Düsseldorf/Schloß Holte-Stukenbrock. Auf dem Gelände des ehemaligen NS-Lagers für sowjetische Kriegsgefangene (Stalag 326) soll eine Gedenkstätte von nationaler Bedeutung entstehen. Diese Aufwertung der bisherigen Dokumentationsstätte hat sich ein neuer überparteilicher Lenkungskreis zum Ziel gesetzt, an dessen Spitze der Präsident des NRW-Landtags, André Kuper (CDU) aus Rietberg, steht. Das 15-köpfige Gremium kommt am Montag erstmals im Rathaus von Schloß Holte-Stukenbrock zusammen und will dann über das weitere Vorgehen beraten. Auf dem Gelände in Stukenbrock, in dessen unmittelbarer Nähe auch der Ehrenfriedhof mit Tausenden Gräbern von Kriegstoten aus der früheren Sowjetunion liegt, befand sich von 1941 bis zur Befreiung durch die US-amerikanischen Truppen am 2. April 1945 ein Kriegsgefangenenlager für sowjetische Soldaten (Stammlager 326), das von der Wehrmacht betrieben wurde.
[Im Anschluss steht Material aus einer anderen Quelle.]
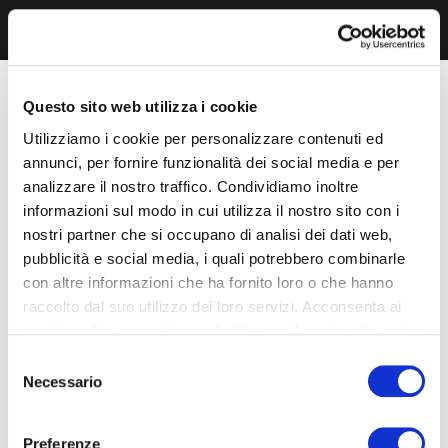
Questo sito web utilizza i cookie
Utilizziamo i cookie per personalizzare contenuti ed
annunci, per fornire funzionalità dei social media e per
analizzare il nostro traffico. Condividiamo inoltre
informazioni sul modo in cui utilizza il nostro sito con i
nostri partner che si occupano di analisi dei dati web,
pubblicità e social media, i quali potrebbero combinarle
con altre informazioni che ha fornito loro o che hanno
raccolto dal suo utilizzo dei loro servizi. Acconsenta ai
nostri cookie se continua ad utilizzare il nostro sito web.
Selezione
Necessario
del
consenso
Preferenze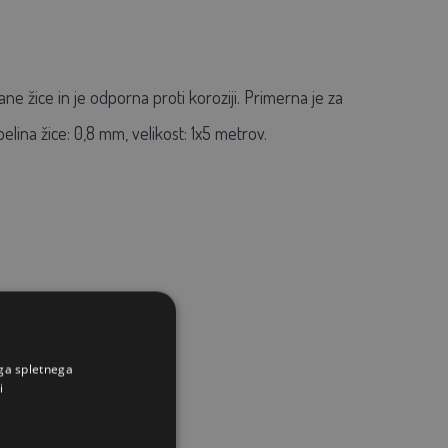
 žice in je odporna proti koroziji. Primerna je za
elina žice: 0,8 mm, velikost: 1x5 metrov.
ega spletnega
i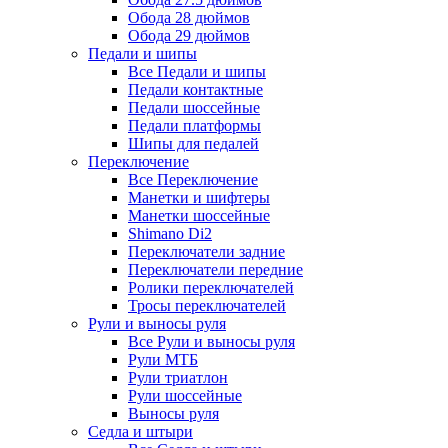
Обода 28 дюймов
Обода 29 дюймов
Педали и шипы
Все Педали и шипы
Педали контактные
Педали шоссейные
Педали платформы
Шипы для педалей
Переключение
Все Переключение
Манетки и шифтеры
Манетки шоссейные
Shimano Di2
Переключатели задние
Переключатели передние
Ролики переключателей
Тросы переключателей
Рули и выносы руля
Все Рули и выносы руля
Рули МТБ
Рули триатлон
Рули шоссейные
Выносы руля
Седла и штыри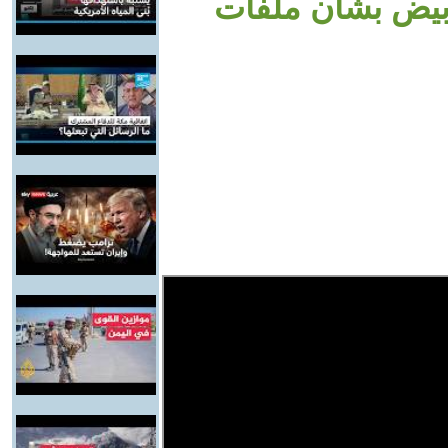
أبيض بشأن ملفات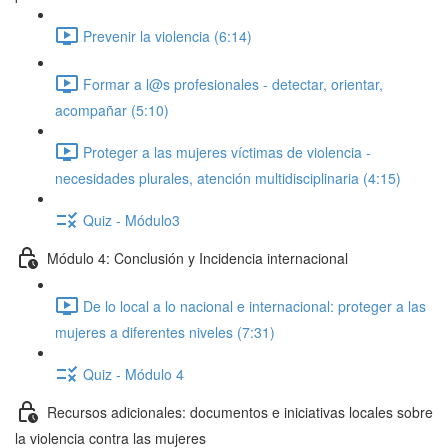
Prevenir la violencia (6:14)
Formar a l@s profesionales - detectar, orientar,
acompañar (5:10)
Proteger a las mujeres víctimas de violencia -
necesidades plurales, atención multidisciplinaria (4:15)
Quiz - Módulo3
Módulo 4: Conclusión y Incidencia internacional
De lo local a lo nacional e internacional: proteger a las
mujeres a diferentes niveles (7:31)
Quiz - Módulo 4
Recursos adicionales: documentos e iniciativas locales sobre
la violencia contra las mujeres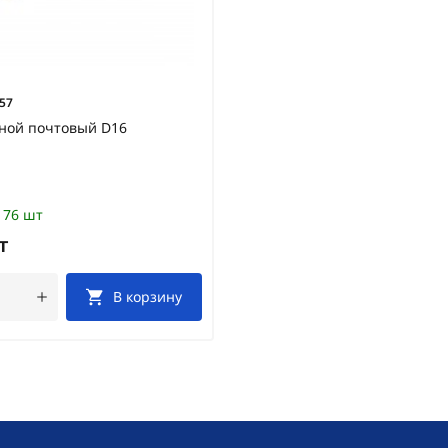
57
зной почтовый D16
76 шт
т
В корзину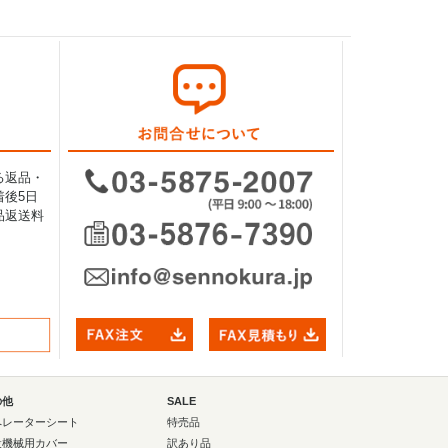
る返品・
後5日
品返送料
の他
SALE
ペレーターシート
特売品
設機械用カバー
訳あり品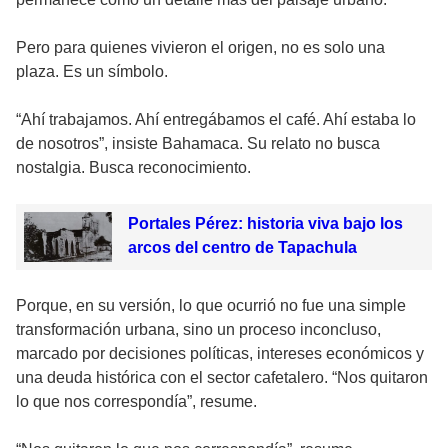
Pero para quienes vivieron el origen, no es solo una
plaza. Es un símbolo.
“Ahí trabajamos. Ahí entregábamos el café. Ahí estaba lo
de nosotros”, insiste Bahamaca. Su relato no busca
nostalgia. Busca reconocimiento.
Portales Pérez: historia viva bajo los
arcos del centro de Tapachula
Porque, en su versión, lo que ocurrió no fue una simple
transformación urbana, sino un proceso inconcluso,
marcado por decisiones políticas, intereses económicos y
una deuda histórica con el sector cafetalero. “Nos quitaron
lo que nos correspondía”, resume.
Insgesamt durchliefen dieses Lager 300.000 Soldaten, rund 60.000 kamen wegen der schlechten Behandlung ums Leben. Vom 1. Oktober 1946 bis zum 31. Dezember 1947 nutzten die Briten das Lager zur Inhaftierung von insgesamt 8.885 deutschen Kriegsgefangenen und verdächtigten NS-Kriegsverbrechern. Heute existiert auf dem Gelände eine Polizeischule Von 1948 bis 1970 wurde das Gelände im Auftrag des NRW-Sozialministeriums als Heimstatt für Flüchtige aus den ehemaligen Ostgebieten des Deutschen Reiches (Sozialwerk Stukenbrock) genutzt. Hier waren insgesamt 220.000 Flüchtlinge, darunter 70.000 unbegleitete Minderjährige, vorübergehend untergebracht. Heute existiert auf dem Gelände eine Polizeischule. Die bisherige Arbeit des Fördervereins Stalag 326 war bundesweit gewürdigt worden, als der damalige Bundespräsident Joachim Gauck die Dokumentationsstätte und den sowjetischen Soldatenfriedhof besuchte. Seitdem ist die Bedeutung der Erinnerungsstätte an die Leiden sowjetischer Kriegsgefangener in Deutschland auch politisch unumstrittener als noch zu Zeiten des Kalten Krieges. Kuper (CDU) und der frühere SPD-Landtagsabgeordnete Günter Garbrecht (Bielefeld) bemühen sich schon seit Längerem um eine Aufwertung der bisherigen Dokumentationsstätte. Ziel ist eine profunde wissenschaftliche Aufarbeitung und eine deutlich größere Dauerausstellung auf dem Gelände in Stukenbrock. Ein erster Schritt könnte die Aufstockung der bisherigen Zuschüsse des Landes (zuletzt 85.000 Euro) sein. Für die Weiterentwicklung geht es aber auch um weitere Gelder vom Bund.